Establish how many lines below contain the string "down". Respond with that number alone.

Data for this task:
--- --- ---

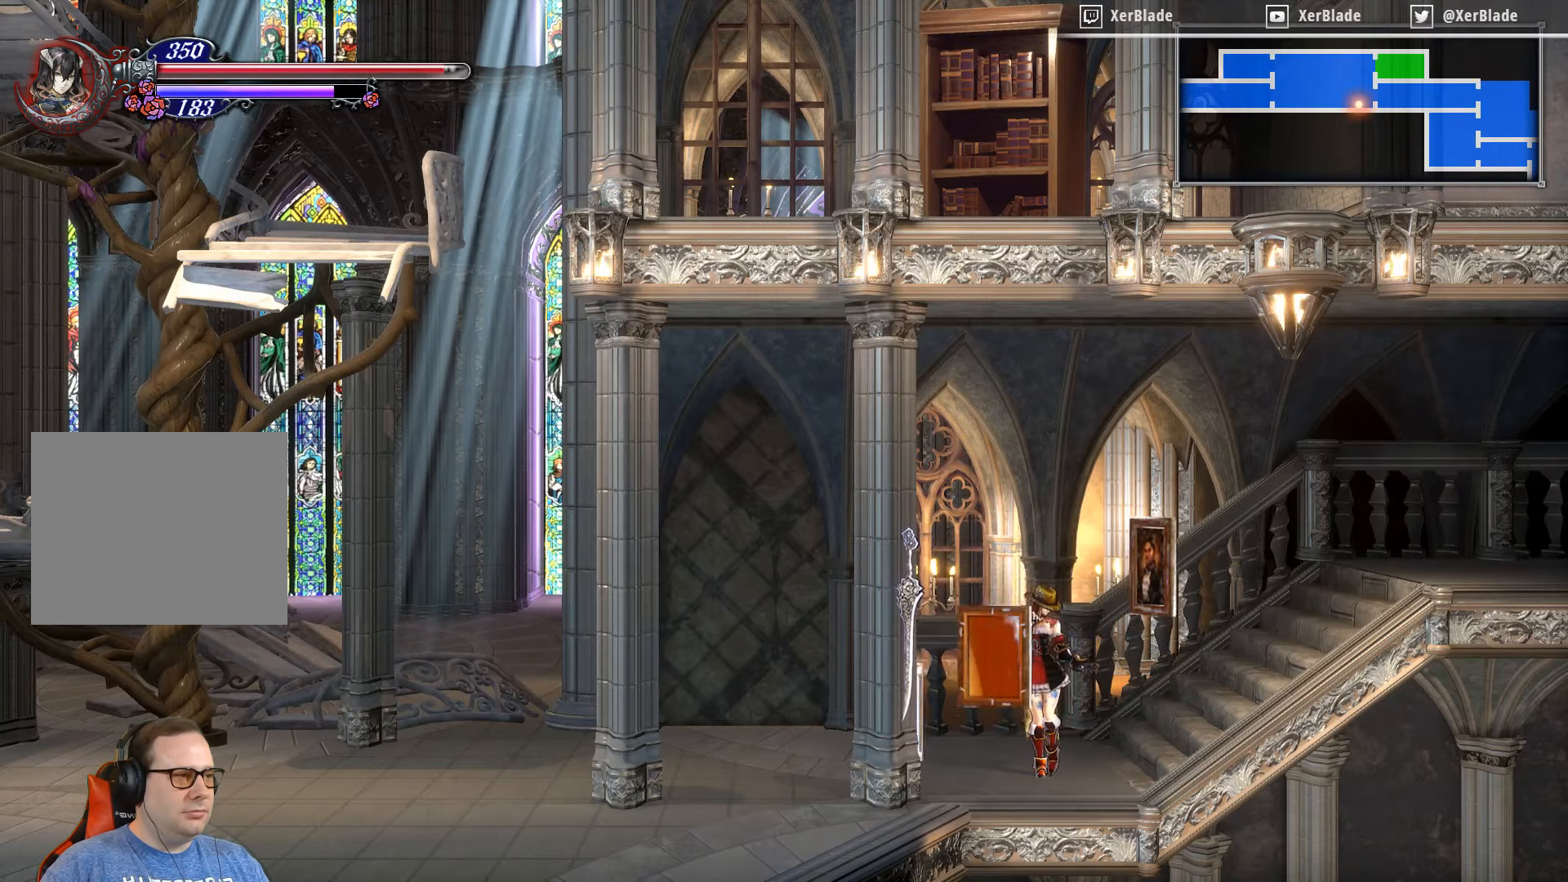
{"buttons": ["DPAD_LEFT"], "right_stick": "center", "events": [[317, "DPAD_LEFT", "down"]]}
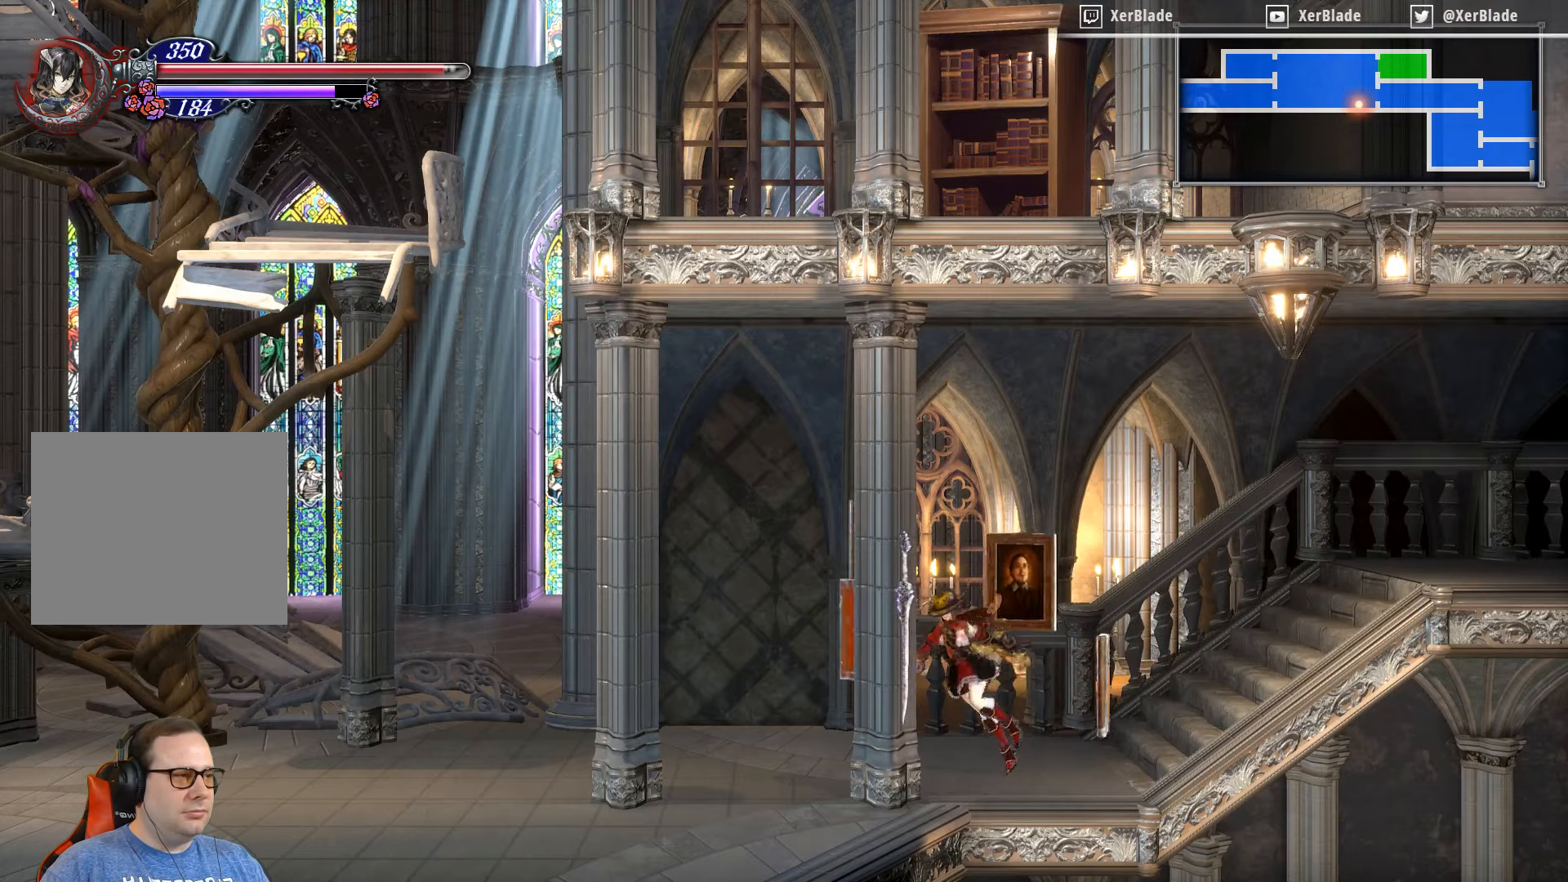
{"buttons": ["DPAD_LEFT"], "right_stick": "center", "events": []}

--- --- ---

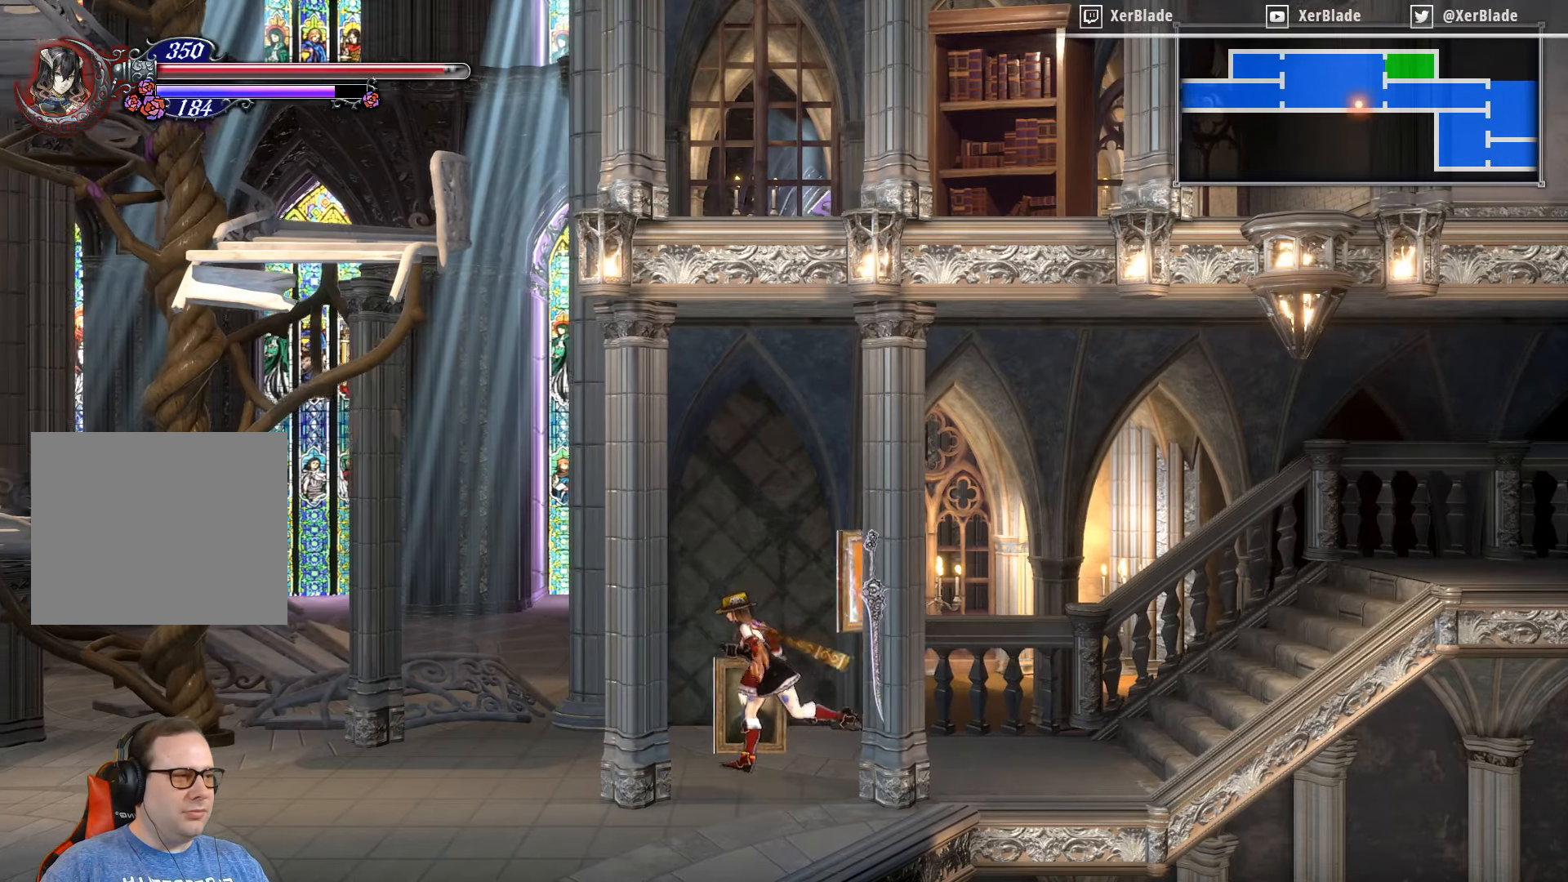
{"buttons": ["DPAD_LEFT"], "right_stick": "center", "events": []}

--- --- ---

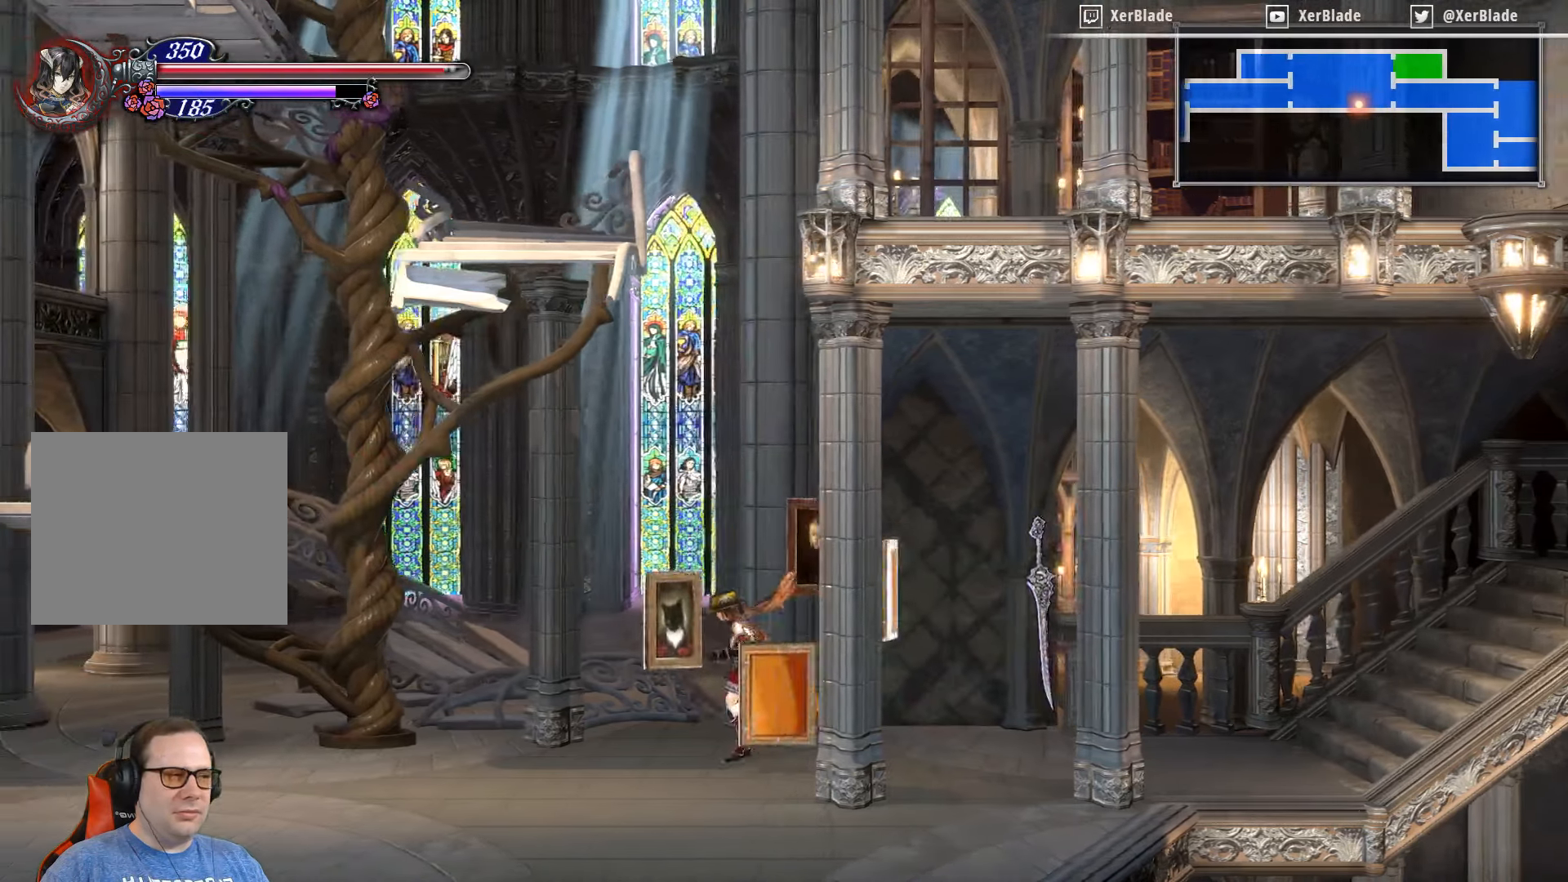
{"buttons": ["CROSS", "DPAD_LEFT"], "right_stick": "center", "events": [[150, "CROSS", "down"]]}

--- --- ---

Response for this exercise:
2